<
>

ESL estuda 'penalizar' torcida por favorecer times em campeonatos; Major do Rio pode ser afetado

Será que medidas vão cair bem em torneios no Brasil? Lucas Spricigo / Draft5

O campeonato de Counter-Strike: Global Offensive que finalizará a 14ª temporada da Intel Extreme Masters (IEM) será um pouco diferente dos realizados até então pela ESL. Nele, a empresa testará medidas junto à torcida que comparecerá em Katowice, na Polônia, para que o barulho produzido pela mesma não seja utilizado pelos participantes como vantagem em momentos decisivos das partidas.

Basicamente, o que a organizadora de eventos de esportes eletrônicos quer é educar a torcida para que ela não influencie nos jogos. Para isto, a ESL estabeleceu normas de etiqueta que vão desde o silêncio do público em lances cruciais até mesmo desligar o Raio-X do CS na transmissão voltada para aqueles que estão assistindo os confrontos diretamente do local de competição.

De acordo com o vice-presidente de esports da ESL, Michal Blicharz, a ESL exibirá as normas de etiquetas criadas por meio de vídeos mas com responsáveis pela organização da IEM Katowice também conversando com a torcida presente no local quanto o que é apropriado fazer e o que não é.

"A presença de uma torcida nos locais de competição muda a maneira como os jogos são jogados. Não é o mesmo jogo que você ou eu jogaos de casa e não deveria ser. Não há como voltar para trás. Porém, os jogadores que encontram informações por meio do grito dos fãs também não são como deveriam.

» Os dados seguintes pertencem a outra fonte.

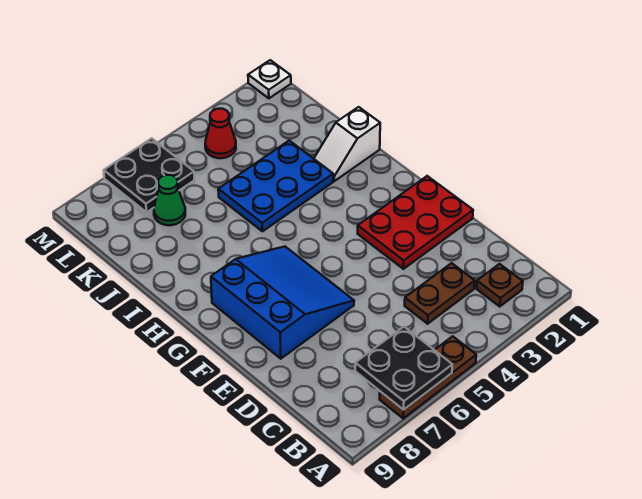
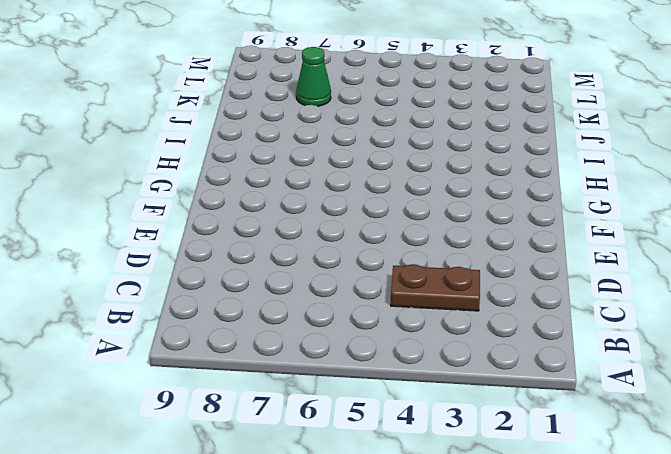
none -> brown plate A5:A7 level 1
none -> brown plate B2 level 1
none -> red plate E1:F3 level 1

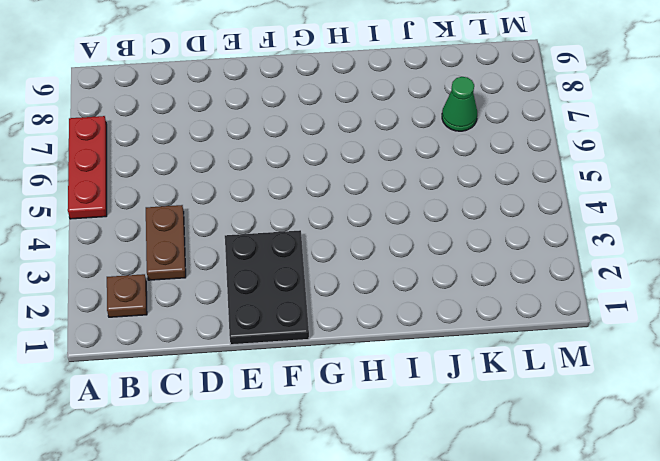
red plate A5:A7 level 1 -> brown plate A5:A7 level 1
black plate E1:F3 level 1 -> red plate E1:F3 level 1
none -> blue slope E6:G8 level 1 top 8
none -> white slope I1:I2 level 1 top 1
none -> blue plate I3:J5 level 1

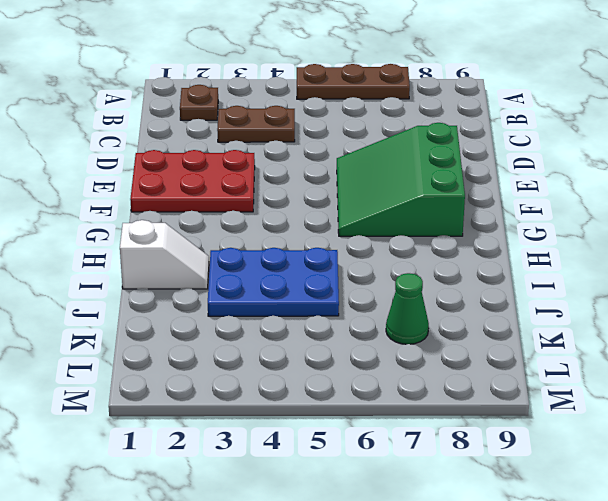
green slope E6:G8 level 1 top 8 -> blue slope E6:G8 level 1 top 8
none -> red cone L4 level 1
none -> black plate L6:M7 level 1
none -> white plate M1 level 1

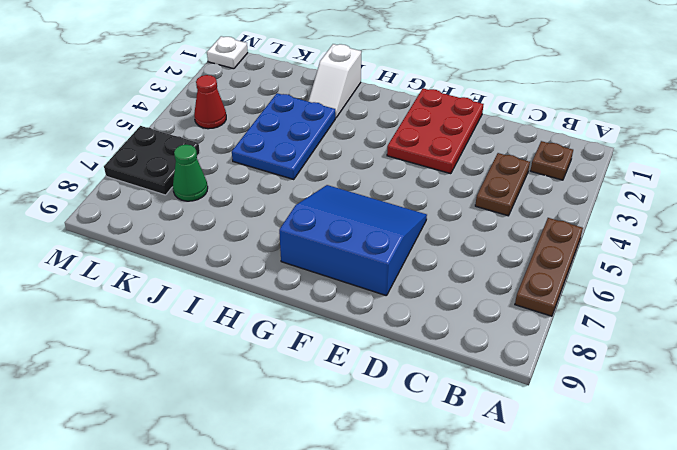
none -> black plate A6:B7 level 2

Torcer antes de alguém morrer pela faca, torcer por coisas que o jogador não deveria ser capaz de ver, são momentos em que a plateia espera até que a ação seja feita", opina o executivo.

Michal lembra que em modalidades dos esportes tradicionais como golf, sinuca e tênis "a torcida sabe como se comportar, quando se deve torcer e quando não se deve. Queremos estar no mesmo lugar com o Counter-Strike".

A novidade apresentada pela ESL pegou de surpresa a comunidade do CS, que se dividiu entre aqueles que acharam a ideia boa e os que não acharam, este último grupo contando com brasileiros que trataram de lembrar o comportamento da torcida local tendo em vista que, se as medidas de etiqueta funcionarem, impactará no comportamento daqueles que vão assistir o Major no Rio de Janeiro diretamente da Jeunesse Arena.